--- TASK DETAILS ---
Could you work out how many lines in the material below hold the word "environments"? Give only the number in reply.

--- DATA FOR THIS EXERCISE ---
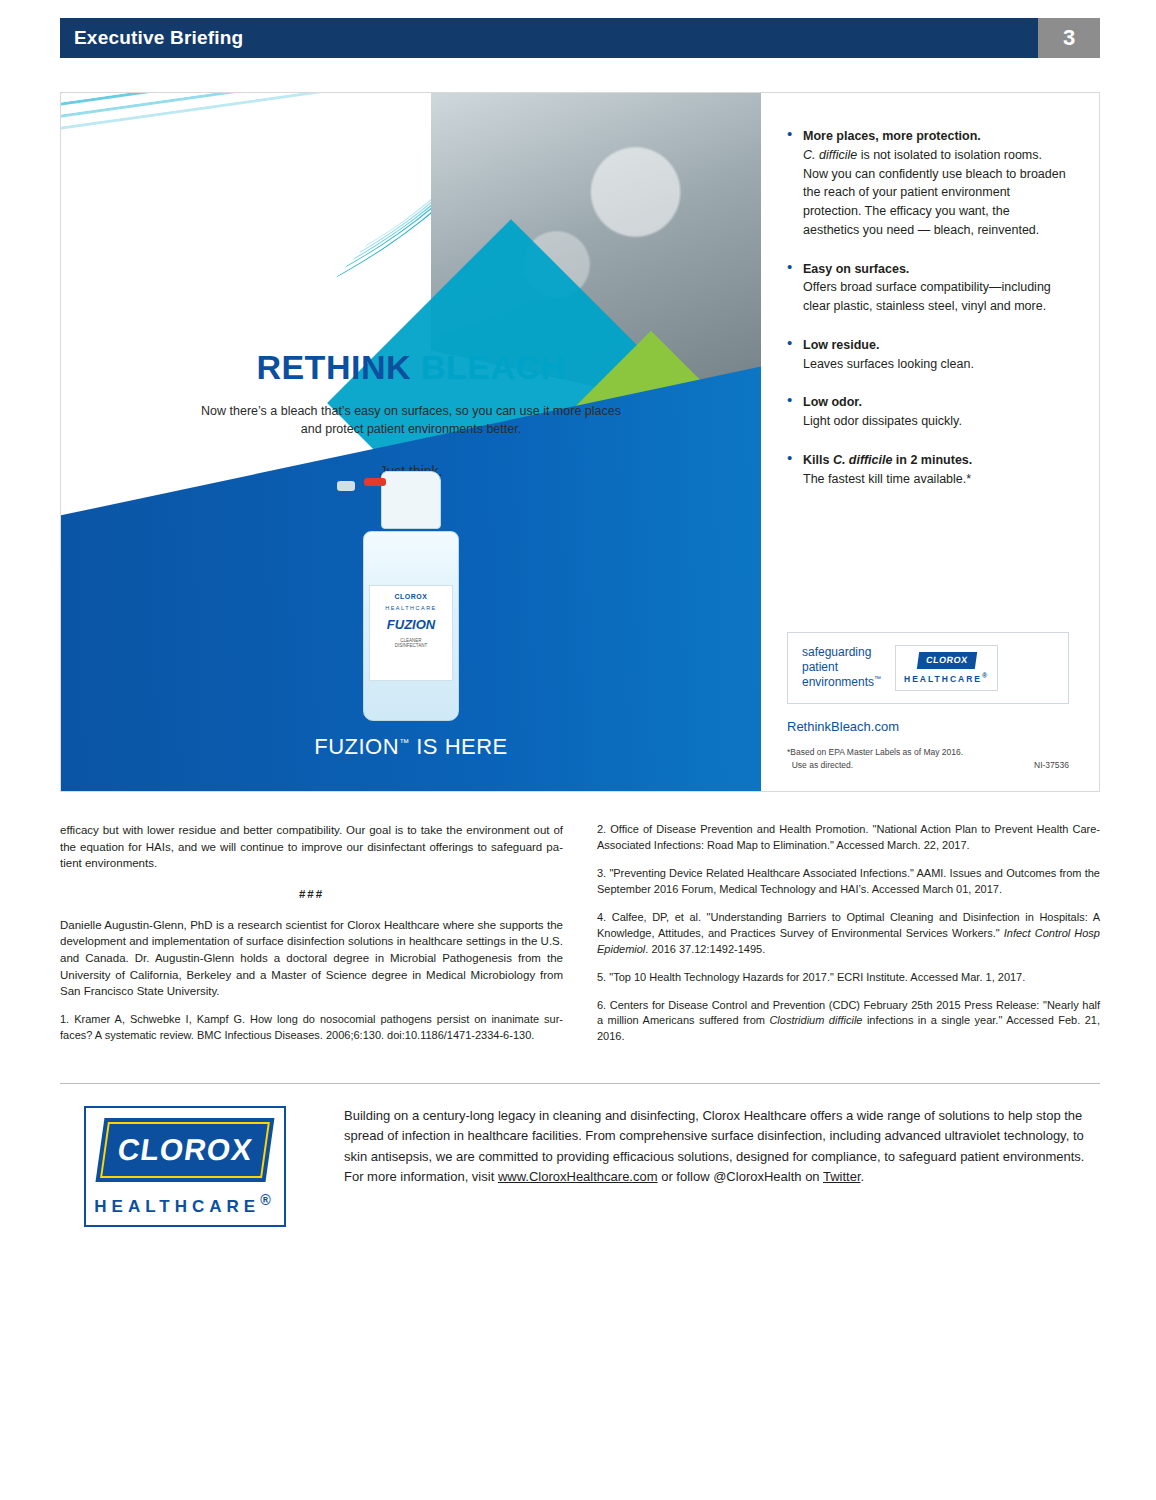Executive Briefing
3
RETHINK BLEACH
Now there’s a bleach that’s easy on surfaces, so you can use it more places and protect patient environments better.
Just think.
CLOROX
HEALTHCARE
FUZION
CLEANER
DISINFECTANT
FUZION™ IS HERE
More places, more protection.
C. difficile is not isolated to isolation rooms. Now you can confidently use bleach to broaden the reach of your patient environment protection. The efficacy you want, the aesthetics you need — bleach, reinvented.
Easy on surfaces.
Offers broad surface compatibility—including clear plastic, stainless steel, vinyl and more.
Low residue.
Leaves surfaces looking clean.
Low odor.
Light odor dissipates quickly.
Kills C. difficile in 2 minutes.
The fastest kill time available.*
safeguarding
patient
environments™
CLOROX HEALTHCARE®
RethinkBleach.com
*Based on EPA Master Labels as of May 2016.
Use as directed.
NI-37536
efficacy but with lower residue and better compatibility. Our goal is to take the environment out of the equation for HAIs, and we will continue to improve our disinfectant offerings to safeguard patient environments.
###
Danielle Augustin-Glenn, PhD is a research scientist for Clorox Healthcare where she supports the development and implementation of surface disinfection solutions in healthcare settings in the U.S. and Canada. Dr. Augustin-Glenn holds a doctoral degree in Microbial Pathogenesis from the University of California, Berkeley and a Master of Science degree in Medical Microbiology from San Francisco State University.
1. Kramer A, Schwebke I, Kampf G. How long do nosocomial pathogens persist on inanimate surfaces? A systematic review. BMC Infectious Diseases. 2006;6:130. doi:10.1186/1471-2334-6-130.
2. Office of Disease Prevention and Health Promotion. "National Action Plan to Prevent Health Care-Associated Infections: Road Map to Elimination." Accessed March. 22, 2017.
3. "Preventing Device Related Healthcare Associated Infections." AAMI. Issues and Outcomes from the September 2016 Forum, Medical Technology and HAI’s. Accessed March 01, 2017.
4. Calfee, DP, et al. "Understanding Barriers to Optimal Cleaning and Disinfection in Hospitals: A Knowledge, Attitudes, and Practices Survey of Environmental Services Workers." Infect Control Hosp Epidemiol. 2016 37.12:1492-1495.
5. "Top 10 Health Technology Hazards for 2017." ECRI Institute. Accessed Mar. 1, 2017.
6. Centers for Disease Control and Prevention (CDC) February 25th 2015 Press Release: "Nearly half a million Americans suffered from Clostridium difficile infections in a single year." Accessed Feb. 21, 2016.
CLOROX
HEALTHCARE®
Building on a century-long legacy in cleaning and disinfecting, Clorox Healthcare offers a wide range of solutions to help stop the spread of infection in healthcare facilities. From comprehensive surface disinfection, including advanced ultraviolet technology, to skin antisepsis, we are committed to providing efficacious solutions, designed for compliance, to safeguard patient environments. For more information, visit www.CloroxHealthcare.com or follow @CloroxHealth on Twitter.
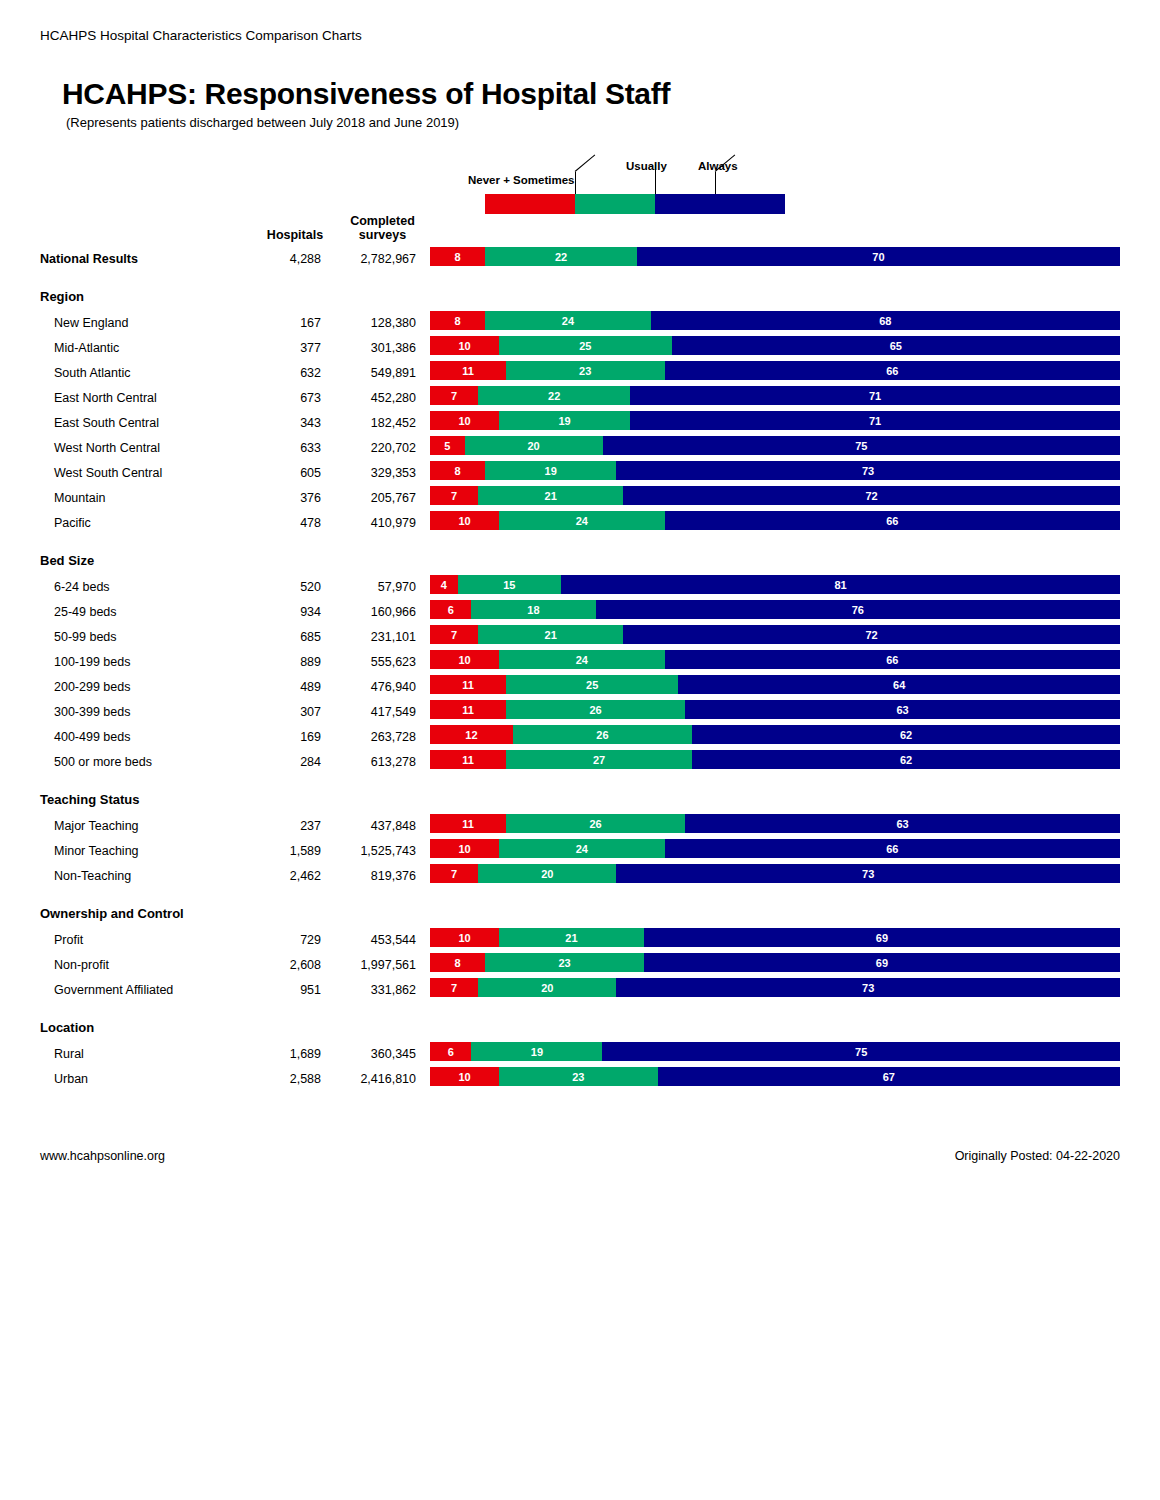HCAHPS Hospital Characteristics Comparison Charts
HCAHPS: Responsiveness of Hospital Staff
(Represents patients discharged between July 2018 and June 2019)
| | | | Never + Sometimes Usually Always |
| | Hospitals | Completed surveys | |
| National Results | 4,288 | 2,782,967 | 8 22 70 |
| Region |
| New England | 167 | 128,380 | 8 24 68 |
| Mid-Atlantic | 377 | 301,386 | 10 25 65 |
| South Atlantic | 632 | 549,891 | 11 23 66 |
| East North Central | 673 | 452,280 | 7 22 71 |
| East South Central | 343 | 182,452 | 10 19 71 |
| West North Central | 633 | 220,702 | 5 20 75 |
| West South Central | 605 | 329,353 | 8 19 73 |
| Mountain | 376 | 205,767 | 7 21 72 |
| Pacific | 478 | 410,979 | 10 24 66 |
| Bed Size |
| 6-24 beds | 520 | 57,970 | 4 15 81 |
| 25-49 beds | 934 | 160,966 | 6 18 76 |
| 50-99 beds | 685 | 231,101 | 7 21 72 |
| 100-199 beds | 889 | 555,623 | 10 24 66 |
| 200-299 beds | 489 | 476,940 | 11 25 64 |
| 300-399 beds | 307 | 417,549 | 11 26 63 |
| 400-499 beds | 169 | 263,728 | 12 26 62 |
| 500 or more beds | 284 | 613,278 | 11 27 62 |
| Teaching Status |
| Major Teaching | 237 | 437,848 | 11 26 63 |
| Minor Teaching | 1,589 | 1,525,743 | 10 24 66 |
| Non-Teaching | 2,462 | 819,376 | 7 20 73 |
| Ownership and Control |
| Profit | 729 | 453,544 | 10 21 69 |
| Non-profit | 2,608 | 1,997,561 | 8 23 69 |
| Government Affiliated | 951 | 331,862 | 7 20 73 |
| Location |
| Rural | 1,689 | 360,345 | 6 19 75 |
| Urban | 2,588 | 2,416,810 | 10 23 67 |
www.hcahpsonline.org
Originally Posted: 04-22-2020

--- EXERCISE RESPONSE ---
4